--- SUPPLIED INFORMATION ---
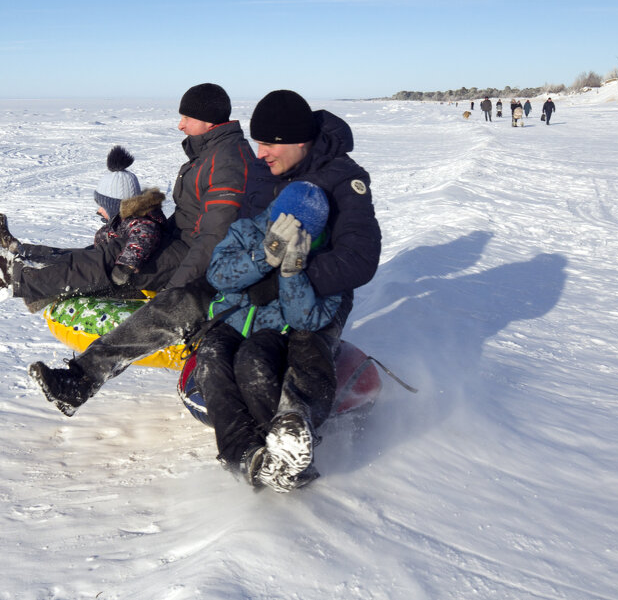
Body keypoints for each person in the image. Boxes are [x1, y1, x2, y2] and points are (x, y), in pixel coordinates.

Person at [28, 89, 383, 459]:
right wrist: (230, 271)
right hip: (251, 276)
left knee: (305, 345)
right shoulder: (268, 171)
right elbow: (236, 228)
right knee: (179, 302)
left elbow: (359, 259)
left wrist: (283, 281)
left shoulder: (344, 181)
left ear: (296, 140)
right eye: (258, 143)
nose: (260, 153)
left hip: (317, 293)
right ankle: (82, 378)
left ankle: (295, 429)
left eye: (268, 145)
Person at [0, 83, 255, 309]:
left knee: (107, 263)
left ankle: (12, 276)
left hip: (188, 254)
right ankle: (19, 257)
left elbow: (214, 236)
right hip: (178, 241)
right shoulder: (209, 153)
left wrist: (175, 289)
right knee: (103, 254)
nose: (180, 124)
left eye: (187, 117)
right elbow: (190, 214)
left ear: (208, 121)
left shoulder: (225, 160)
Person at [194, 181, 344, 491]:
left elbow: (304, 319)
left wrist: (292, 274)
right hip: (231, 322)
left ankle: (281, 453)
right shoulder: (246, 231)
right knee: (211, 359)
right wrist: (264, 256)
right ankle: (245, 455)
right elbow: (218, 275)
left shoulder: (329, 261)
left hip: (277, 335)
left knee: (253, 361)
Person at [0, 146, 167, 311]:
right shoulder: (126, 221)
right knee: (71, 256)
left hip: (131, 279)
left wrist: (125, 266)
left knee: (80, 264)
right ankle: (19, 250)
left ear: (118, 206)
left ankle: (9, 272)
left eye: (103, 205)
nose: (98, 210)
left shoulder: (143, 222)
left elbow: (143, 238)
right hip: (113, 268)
---
Each line from the one that contains "left wrist: (175, 289)" through the end of the records must be repeated exactly. No other line belongs in the answer.

> [ANSWER FOR THE TASK]
left wrist: (175, 289)
right knee: (103, 254)
nose: (180, 124)
left eye: (187, 117)
right elbow: (190, 214)
left ear: (208, 121)
left shoulder: (225, 160)
Person at [194, 181, 344, 491]:
left elbow: (304, 319)
left wrist: (292, 274)
right hip: (231, 322)
left ankle: (281, 453)
right shoulder: (246, 231)
right knee: (211, 359)
right wrist: (264, 256)
right ankle: (245, 455)
right elbow: (218, 275)
left shoulder: (329, 261)
left hip: (277, 335)
left knee: (253, 361)
Person at [0, 146, 167, 311]:
right shoulder: (126, 221)
right knee: (71, 256)
left hip: (131, 279)
left wrist: (125, 266)
left knee: (80, 264)
right ankle: (19, 250)
left ear: (118, 206)
left ankle: (9, 272)
left eye: (103, 205)
nose: (98, 210)
left shoulder: (143, 222)
left elbow: (143, 238)
right hip: (113, 268)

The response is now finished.